TS: I think they’ll change things tremendously. I think when we look back at football, 50 years from now, it’s going to look completely different. And I’m afraid there’s a chance football could go in the way of boxing. When think of boxing back in the 1920s and 1930s, it was arguably the biggest sport in America, you look at where it is now, and it’s somewhat of a niche sport. Granted, the amount of money that’s wrapped up in professional football is tremendous, so I think it will buffer somewhat. But I do think that as things evolve, football is going to look different decades down the road.
I think it really all comes back to data — we need the science. There are folks that propose hit counts, for example: once a player has reached a certain head impact exposure over a season, then things should be really backed off so the brain can have the rest it needs to recover. And that’s a good idea in theory, but the question is where that threshold should be. Is it a thousand hits per season? Is it a hundred hits? That’s what we don’t know. I think those ideas are good and should be discussed, but we should have the science to back up anything that comes from that talk.

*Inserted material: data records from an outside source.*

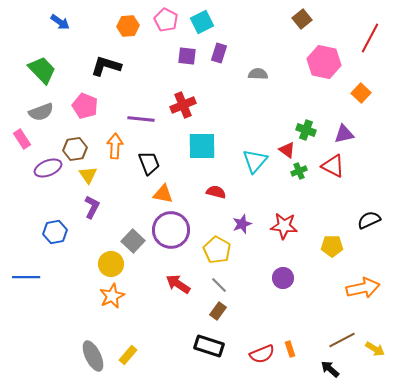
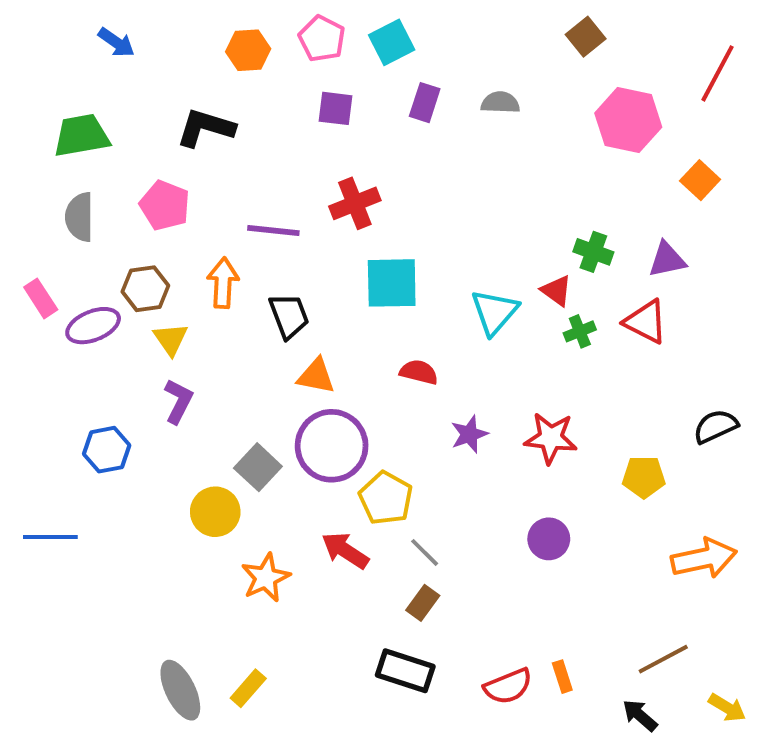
purple square: (187, 56) -> (335, 108), moved
green trapezoid: (42, 70) -> (81, 136), turned -56
gray semicircle: (258, 74) -> (500, 103), moved
gray semicircle: (41, 112) -> (79, 217), turned 110
pink rectangle: (22, 139) -> (41, 298), moved
yellow pentagon: (217, 250) -> (386, 498), moved
orange star: (112, 296) -> (266, 578), moved
yellow arrow: (375, 349) -> (727, 708), moved

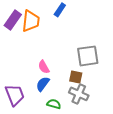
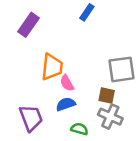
orange trapezoid: (31, 21) -> (52, 67), moved
blue semicircle: (43, 84) -> (66, 104), turned 35

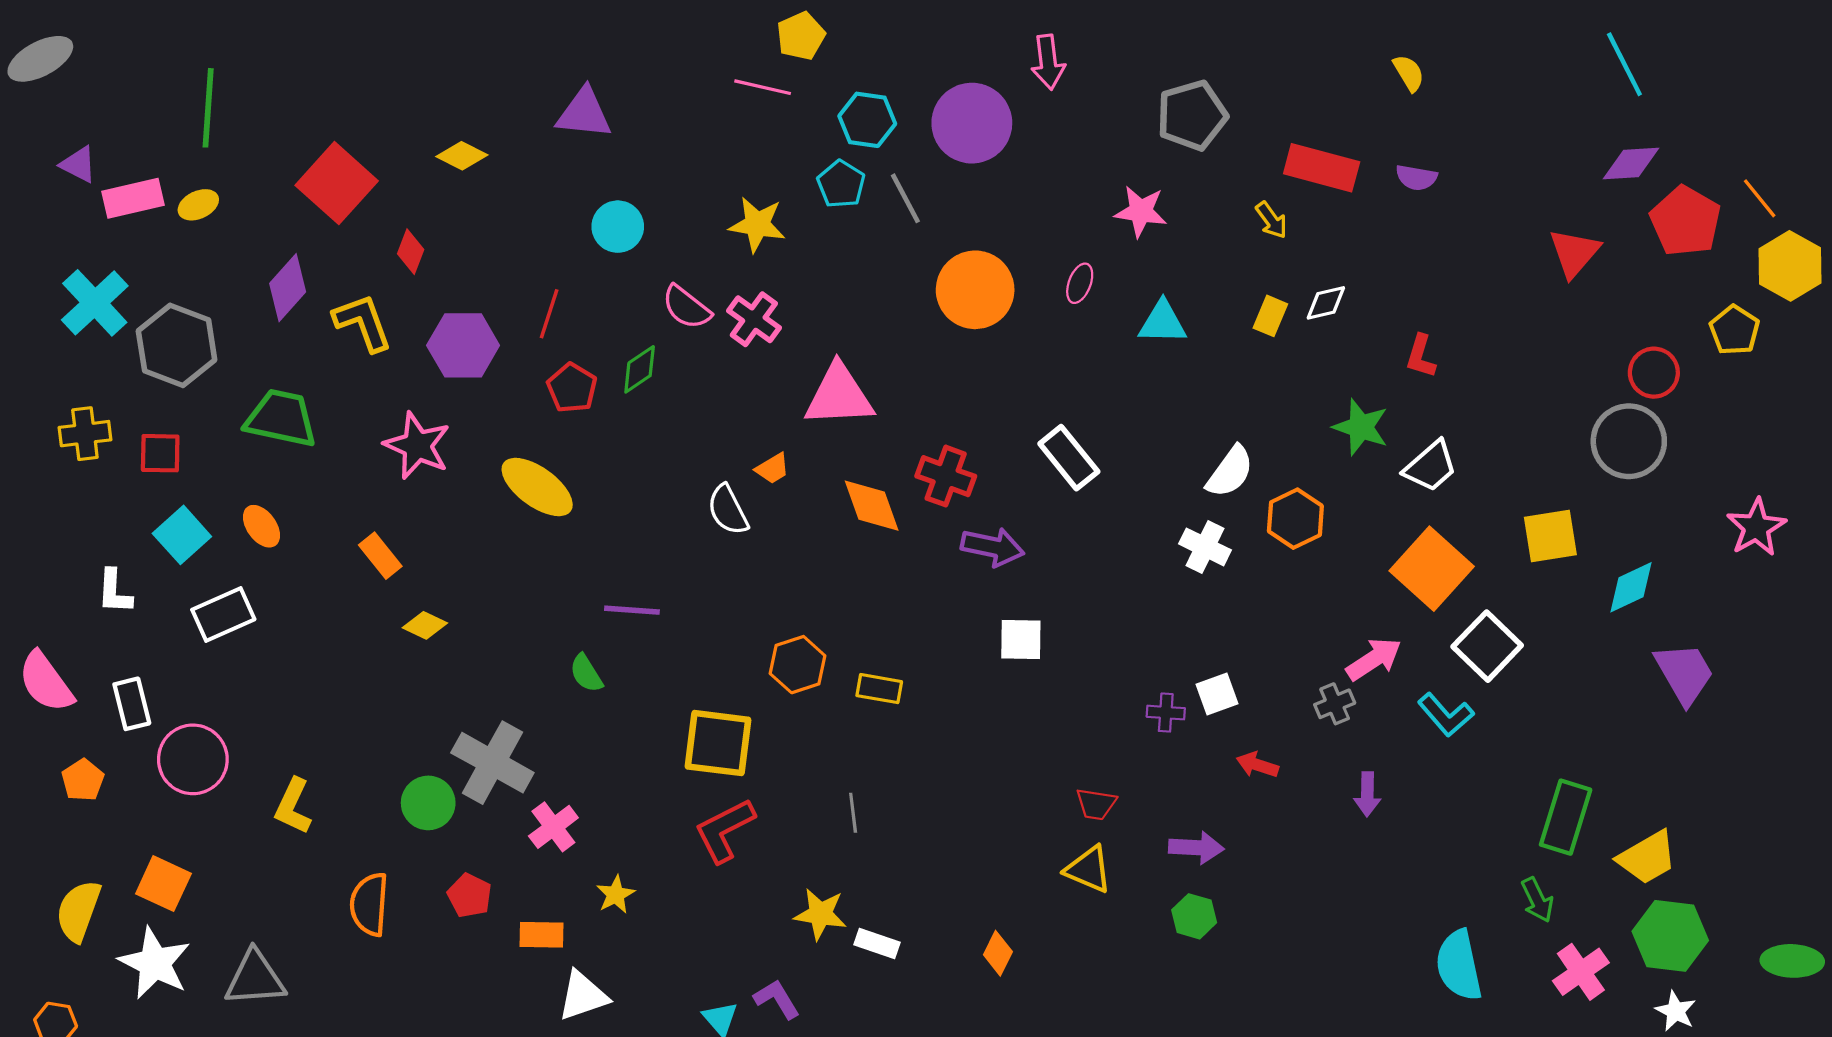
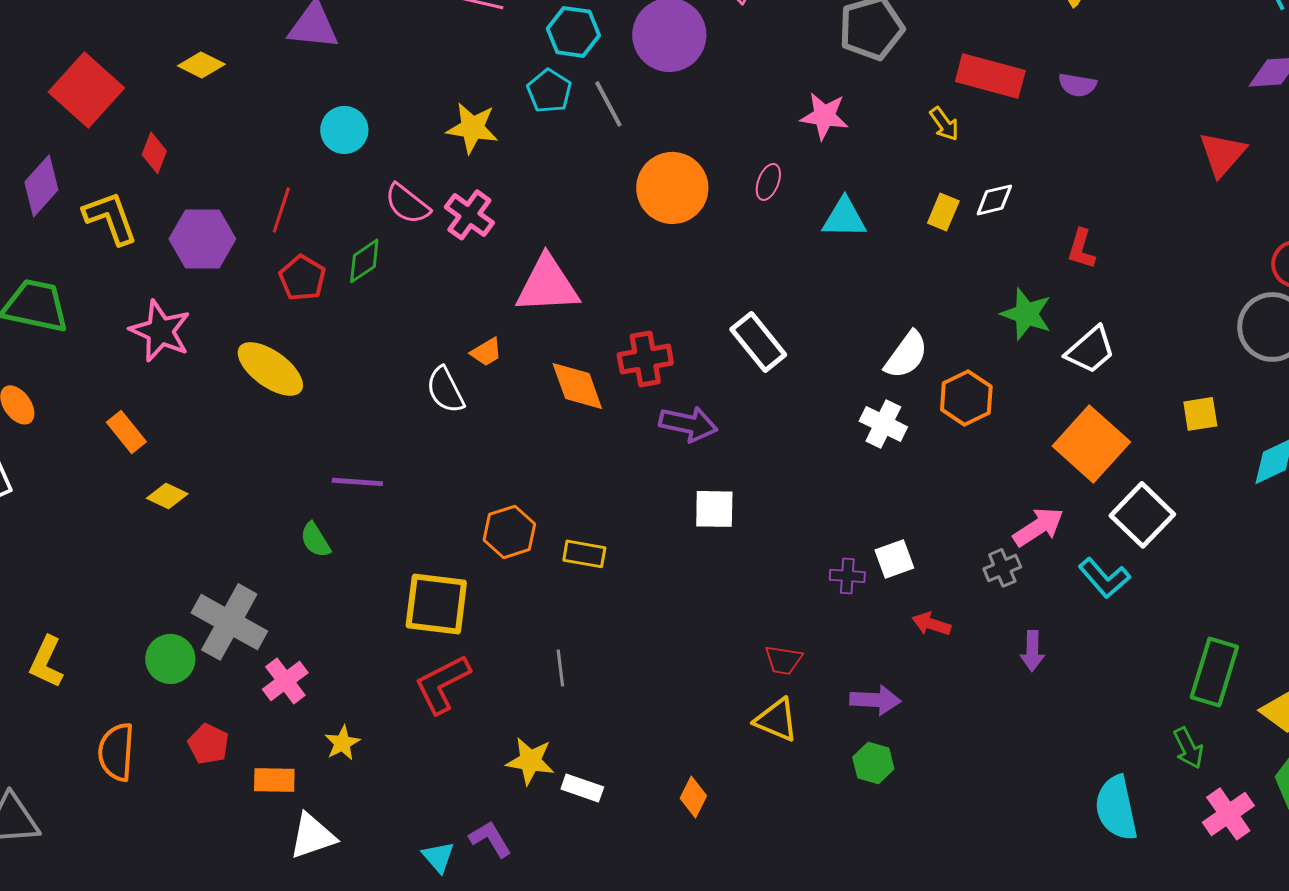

KK: So then what are the next steps?
TS: Pushing the science forward. And that goes down the scope of sports neurology, from how many hits are too many in a season, to CTE. I do feel like we’re likely on the cusp, that in the next 2-3 years we’ll be able to diagnose CTE in the living. That will be a tremendous breakthrough in scientific world. And when that happens, what do we do with that information? Do we provide yearly screenings of contact sport athletes? Is it more of a seasonal evaluation? Should it be comprehensive neurologic evaluations after each game? I don’t know. Some of that sounds a bit excessive, but I think these are things science will help declare it by.